Collected data entries

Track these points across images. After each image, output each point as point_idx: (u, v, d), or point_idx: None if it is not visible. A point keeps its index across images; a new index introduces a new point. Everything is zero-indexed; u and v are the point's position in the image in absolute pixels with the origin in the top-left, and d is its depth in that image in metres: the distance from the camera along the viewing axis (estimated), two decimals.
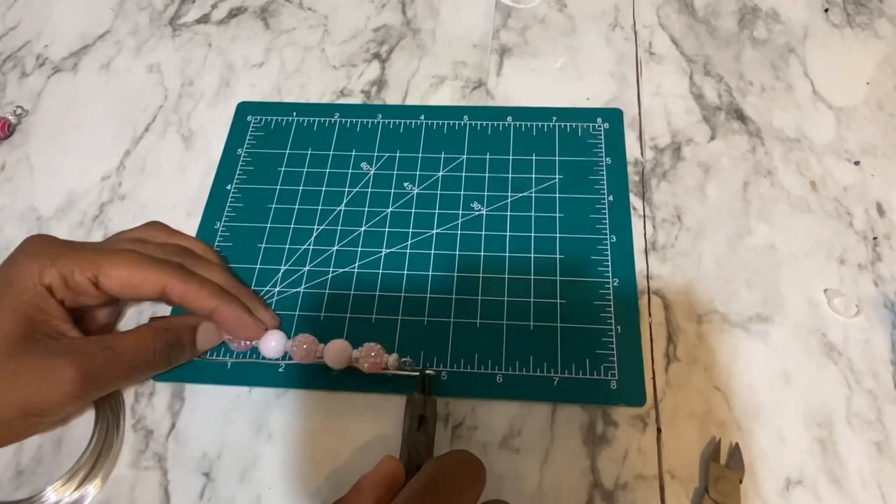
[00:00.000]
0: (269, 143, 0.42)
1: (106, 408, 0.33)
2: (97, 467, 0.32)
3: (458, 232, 0.38)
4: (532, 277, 0.36)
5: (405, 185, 0.40)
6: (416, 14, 0.48)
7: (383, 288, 0.36)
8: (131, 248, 0.32)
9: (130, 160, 0.42)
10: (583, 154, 0.40)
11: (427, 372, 0.33)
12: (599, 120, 0.41)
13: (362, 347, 0.33)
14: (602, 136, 0.41)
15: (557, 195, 0.38)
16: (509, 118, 0.42)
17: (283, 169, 0.41)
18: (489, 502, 0.25)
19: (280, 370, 0.34)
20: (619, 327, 0.34)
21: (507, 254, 0.37)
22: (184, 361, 0.33)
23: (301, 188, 0.40)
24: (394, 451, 0.31)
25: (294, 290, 0.36)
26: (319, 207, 0.39)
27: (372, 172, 0.40)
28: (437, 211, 0.38)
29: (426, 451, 0.30)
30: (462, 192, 0.39)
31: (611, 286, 0.35)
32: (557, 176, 0.39)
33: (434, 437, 0.31)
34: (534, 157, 0.40)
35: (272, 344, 0.33)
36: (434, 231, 0.38)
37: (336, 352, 0.33)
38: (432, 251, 0.37)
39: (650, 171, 0.40)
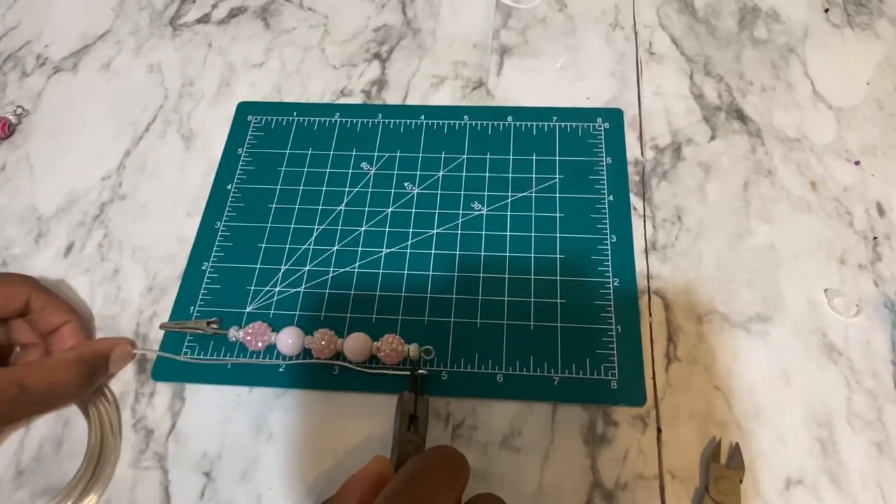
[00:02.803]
0: (269, 142, 0.42)
1: (96, 419, 0.33)
2: (92, 483, 0.31)
3: (459, 232, 0.38)
4: (532, 277, 0.36)
5: (405, 184, 0.40)
6: (417, 14, 0.48)
7: (383, 288, 0.36)
8: None
9: (131, 160, 0.42)
10: (583, 154, 0.40)
11: (419, 372, 0.33)
12: (599, 120, 0.41)
13: (382, 339, 0.33)
14: (602, 136, 0.41)
15: (557, 195, 0.38)
16: (509, 118, 0.42)
17: (283, 169, 0.41)
18: (478, 497, 0.25)
19: (280, 370, 0.34)
20: (619, 327, 0.34)
21: (507, 254, 0.37)
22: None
23: (301, 188, 0.40)
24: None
25: (294, 290, 0.36)
26: (320, 207, 0.39)
27: (372, 172, 0.40)
28: (437, 211, 0.38)
29: (417, 451, 0.30)
30: (462, 192, 0.39)
31: (611, 286, 0.35)
32: (557, 176, 0.39)
33: (426, 437, 0.31)
34: (534, 157, 0.40)
35: (290, 341, 0.33)
36: (434, 231, 0.38)
37: (357, 344, 0.33)
38: (432, 251, 0.37)
39: (650, 170, 0.40)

• **EXERCISE BRIEF**
The data above must be given back verbatim, minus its images.

• **OUTPUT FOR THIS TASK**
Track these points across images. After each image, output each point as point_idx: (u, v, d), or point_idx: None if it is not visible. A point keeps its index across images; a new index introduces a new point. Everything is zero-indexed; u and v are the point's position in the image in absolute pixels with the origin in the top-left, and d is its depth in that image in metres: the distance from the camera along the viewing axis (estimated), two decimals.
[00:00.000]
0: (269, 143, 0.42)
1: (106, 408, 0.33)
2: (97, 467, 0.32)
3: (458, 232, 0.38)
4: (532, 277, 0.36)
5: (405, 185, 0.40)
6: (416, 14, 0.48)
7: (383, 288, 0.36)
8: (131, 248, 0.32)
9: (130, 160, 0.42)
10: (583, 154, 0.40)
11: (427, 372, 0.33)
12: (599, 120, 0.41)
13: (362, 347, 0.33)
14: (602, 136, 0.41)
15: (557, 195, 0.38)
16: (509, 118, 0.42)
17: (283, 169, 0.41)
18: (489, 502, 0.25)
19: (280, 370, 0.34)
20: (619, 327, 0.34)
21: (507, 254, 0.37)
22: (184, 361, 0.33)
23: (301, 188, 0.40)
24: (394, 451, 0.31)
25: (294, 290, 0.36)
26: (319, 207, 0.39)
27: (372, 172, 0.40)
28: (437, 211, 0.38)
29: (426, 451, 0.30)
30: (462, 192, 0.39)
31: (611, 286, 0.35)
32: (557, 176, 0.39)
33: (434, 437, 0.31)
34: (534, 157, 0.40)
35: (272, 344, 0.33)
36: (434, 231, 0.38)
37: (336, 352, 0.33)
38: (432, 251, 0.37)
39: (650, 171, 0.40)
[00:02.803]
0: (269, 142, 0.42)
1: (96, 419, 0.33)
2: (92, 483, 0.31)
3: (459, 232, 0.38)
4: (532, 277, 0.36)
5: (405, 184, 0.40)
6: (417, 14, 0.48)
7: (383, 288, 0.36)
8: None
9: (131, 160, 0.42)
10: (583, 154, 0.40)
11: (419, 372, 0.33)
12: (599, 120, 0.41)
13: (382, 339, 0.33)
14: (602, 136, 0.41)
15: (557, 195, 0.38)
16: (509, 118, 0.42)
17: (283, 169, 0.41)
18: (478, 497, 0.25)
19: (280, 370, 0.34)
20: (619, 327, 0.34)
21: (507, 254, 0.37)
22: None
23: (301, 188, 0.40)
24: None
25: (294, 290, 0.36)
26: (320, 207, 0.39)
27: (372, 172, 0.40)
28: (437, 211, 0.38)
29: (417, 451, 0.30)
30: (462, 192, 0.39)
31: (611, 286, 0.35)
32: (557, 176, 0.39)
33: (426, 437, 0.31)
34: (534, 157, 0.40)
35: (290, 341, 0.33)
36: (434, 231, 0.38)
37: (357, 344, 0.33)
38: (432, 251, 0.37)
39: (650, 170, 0.40)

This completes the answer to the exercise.